Even though there was not much time to see each other or build a strong relationship, they both knew about sacrifice. It was not an isolated word in an Oxford dictionary and she knew that word better than him; and because she knew it so well, she was the perfect fit for a customer service position.
During the weekly meetings, she and her coworkers were constantly reminded of how they were winners, the importance of achieving results and the sales goals of the month. A constant pat on the back.

On a Saturday morning, she sneaked out of the building to smoke a cigarette and that’s when she observed the disappointment of a customer outside who was unaware of the bank employee standing next to him. The man sipped the hot coffee, frowned, and immediately spat it out. It was his first and last sip. He yelled and cried out loud, “This coffee sucks!” dumping the Styrofoam cup in the trash can.

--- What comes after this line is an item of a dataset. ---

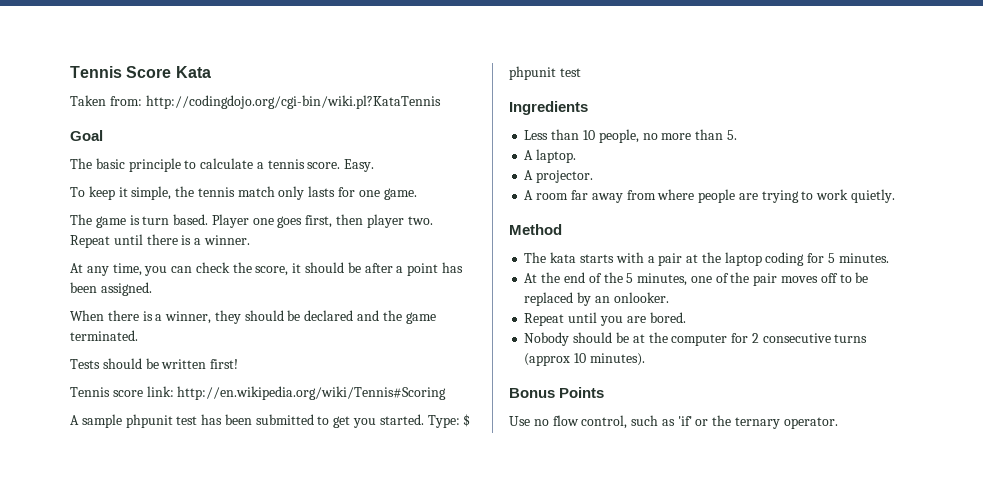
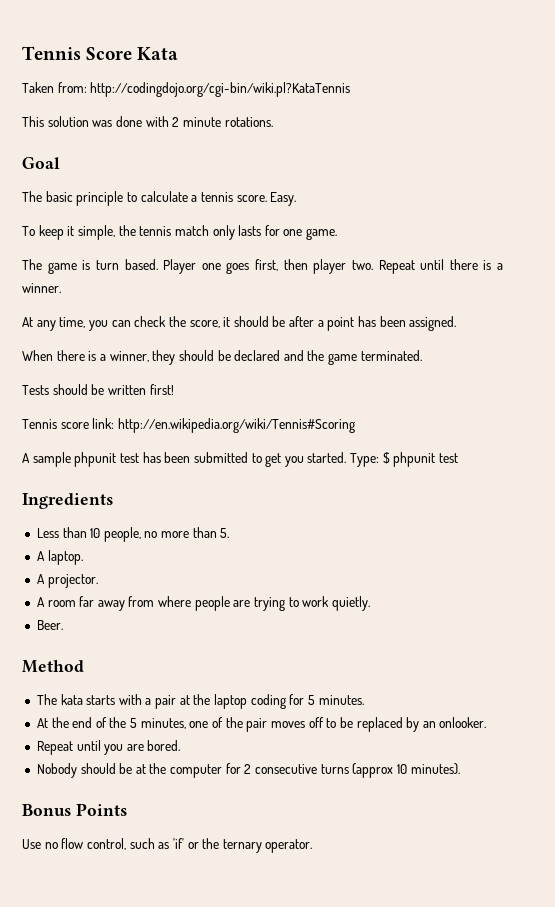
(441, 102) none -> [22,116,273,127] // This solution was done with 2 minute rotations.
(895, 196) none -> [36,620,63,630] // Beer.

She realized that the coffee was prepared like in the kitchen by the staff: They poured too much water on it. Just a half pouch of coffee per eight cups of water.
With the boss out of sight but convinced of the right thing to do, she, a heavy coffee drinker, rushed into the kitchen to add an extra coffee pouch. It was not her intention to displease the boss or go against what was customary. The angered face of the customer was an urgent call to action.
That expression on a customer's face could not be repeated again. It was mandatory to bring back the flavor of a good coffee knowing that the perfect ground beans had already been selected.
Then, once in the kitchen, she carefully added the extra pouch. What an extra pouch can do!
Customers smelled the aroma and with each sip, showed their satisfaction with a wide smile. “What kind of coffee is this? It tastes so good!” another customer asked, “Do you mind if I take another cup?”.


 
Now the coffee tasted as it should. It tasted like care, love, and friendship.
Ingredients you can always taste, even, in a cup of coffee.